College of the Desert Architecture club students fund projects with clubmember-run kiosk.
by Debbie Fried
Today’s college experience, specifically here at College of the Desert, offers students opportunities to put knowledge gained in a chosen field to be put to work immediately. Exemplary examples of the entrepreneurial spirit are found on campus with the springing up of student-run kiosks offering snacks, drinks, school supplies and a dash of good customer service.
One such on-campus enterprise is “The Quandary,” affectionately known as “The Q.” This convenience store of sorts caters to all students who may need some refreshment, or those last-minute drafting tools on the fly. The Q is operated by the College of the Desert’s Architecture Club, known as CODAC, for short. The kiosk is currently located just north of the Applied Technology (AT) building, across from the Diesel Mechanics (DM) building.

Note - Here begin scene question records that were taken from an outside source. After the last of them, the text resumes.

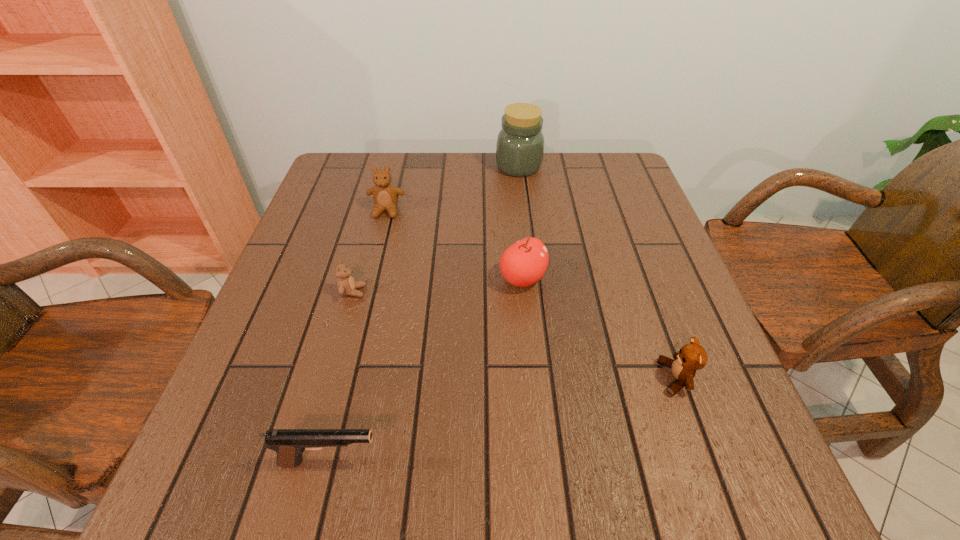
Where is `the tallest object`? the tallest object is located at coordinates (520, 143).

Locate an element on the screen. jar is located at coordinates (520, 143).

You are a GUI agent. You are given a task and a screenshot of the screen. Output one action in this format:
    pyautogui.click(x=<x>, y=<y>)
    Task: Click on the farthest teddy bear
    This screenshot has height=540, width=960.
    Given the screenshot: What is the action you would take?
    pyautogui.click(x=385, y=195)

Locate an element on the screen. The image size is (960, 540). the tallest teddy bear is located at coordinates (385, 195).

You are a GUI agent. You are given a task and a screenshot of the screen. Output one action in this format:
    pyautogui.click(x=<x>, y=<y>)
    Task: Click on the apple
    The height and width of the screenshot is (540, 960).
    Given the screenshot: What is the action you would take?
    pyautogui.click(x=524, y=263)

What are the coordinates of `the nearest object` in the screenshot? It's located at (289, 444).

Identify the location of the rightmost object. (691, 357).

This screenshot has width=960, height=540. I want to click on the rightmost teddy bear, so click(691, 357).

Locate an element on the screen. the second nearest teddy bear is located at coordinates (346, 285).

Locate an element on the screen. The width and height of the screenshot is (960, 540). free space located on the front of the jar is located at coordinates (532, 277).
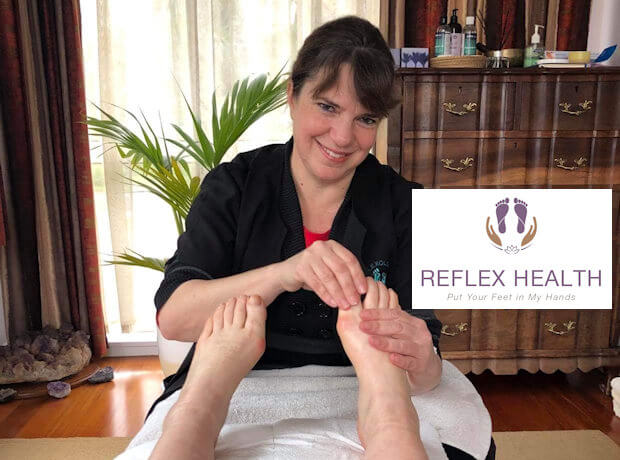
At what (x,y) coordinates should I click in order to perform the action: click on wooden floor. Please return your answer as a coordinate pair (x, y). This screenshot has width=620, height=460. Looking at the image, I should click on 89,397.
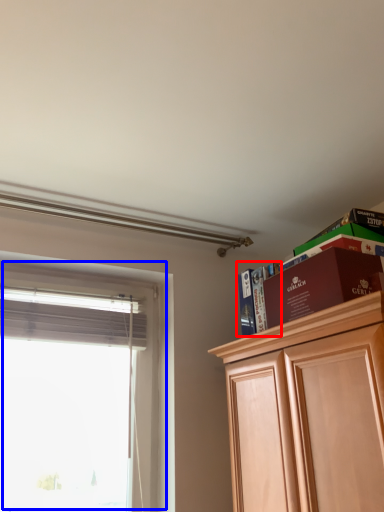
Question: Which point is closer to the camera, book (highlighted by a red box) or window (highlighted by a blue box)?

Choices:
 (A) book
 (B) window

Answer: (B)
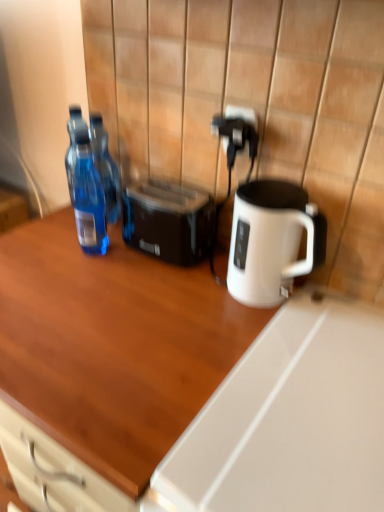
Locate an element on the screen. The width and height of the screenshot is (384, 512). vacant space positioned to the left of transparent plastic bottle at left, the second bottle in the front-to-back sequence is located at coordinates (48, 226).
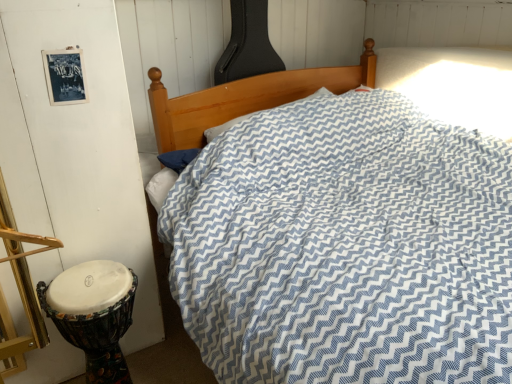
Identify the location of free space above white textured drum at lower left (from a real-world perspective). The width and height of the screenshot is (512, 384). (84, 283).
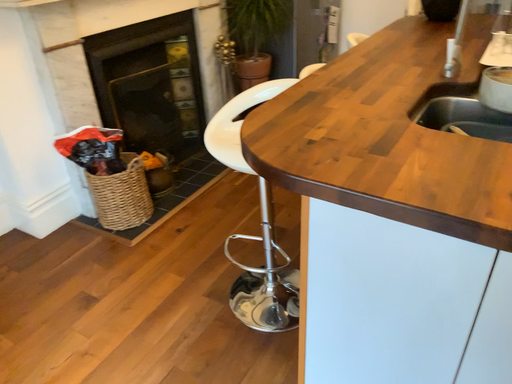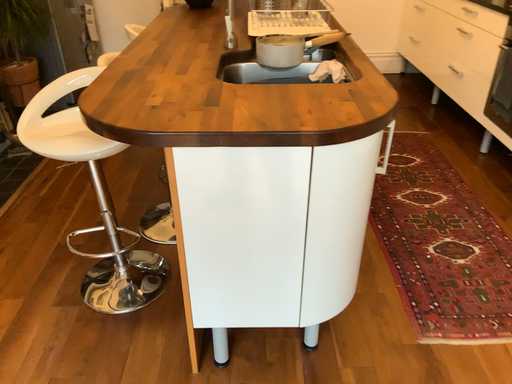
Question: Which way did the camera rotate in the video?

Choices:
 (A) rotated left
 (B) rotated right

Answer: (B)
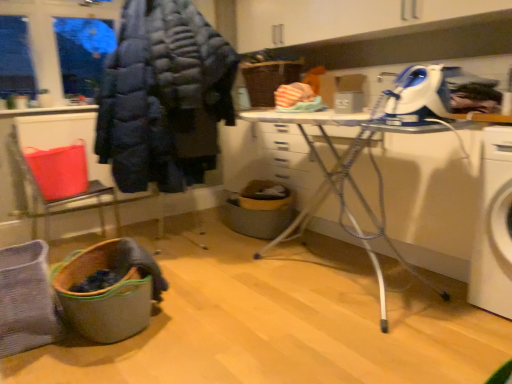
Locate an element on the screen. The height and width of the screenshot is (384, 512). unoccupied region to the right of matte plastic chair at lower left is located at coordinates (159, 238).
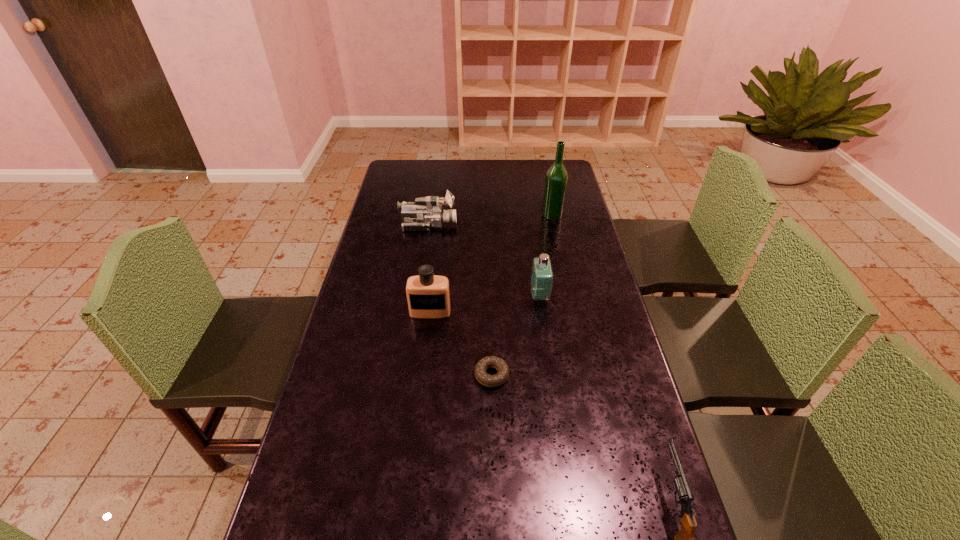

Upon the demolition of the AT structure following this current semester, the new student-designed and student-built Q kiosk will be relocated to the front of the DM building by the 2012 Fall semester. Proceeds earned from The Q will help fund an annual CODAC educational trip “to provide students exposure to a broader architectural field” explains faculty advisor, Bert Bitanga. Bitanga found the perfect name to compliment the Solutions kiosk run by business students, under the direction of Dr. Kelly Hall. It was this play on words that inspired the name, The Quandary.
This year the students are planning a trip to Chicago, a city which provides a look at a much denser urban environment than the Coachella Valley, and a setting which boasts a rich architectural history.
Partial funding will come from proceeds from The Q and from proceeds earned during their first-ever Moderism Week exhibit at the Palm Springs Convention Center. CODAC students accepted the challenge to design and construct birdhouses inspired by the Cubism era of abstract modern art, which sprang from artist Pablo Picasso. An additional caveat to the challenge was that only environmentally friendly, reusable and recyclable materials were to be utilized in their construction.
The birdhouse creations by architecture students displayed at the Convention Center can be “used as a functional birdhouse, or as an art piece,” explained Bitanga. Public bidding was held at the exhibit, with funds going toward the upcoming educational expedition to study the sites of Chicago.
Bitanga describes the club as “a very aggressive and hardworking group.” And as Chris Young sees it, “It’s fun to see peers come from within with all kinds of ideas, and to learn about and respect others work.”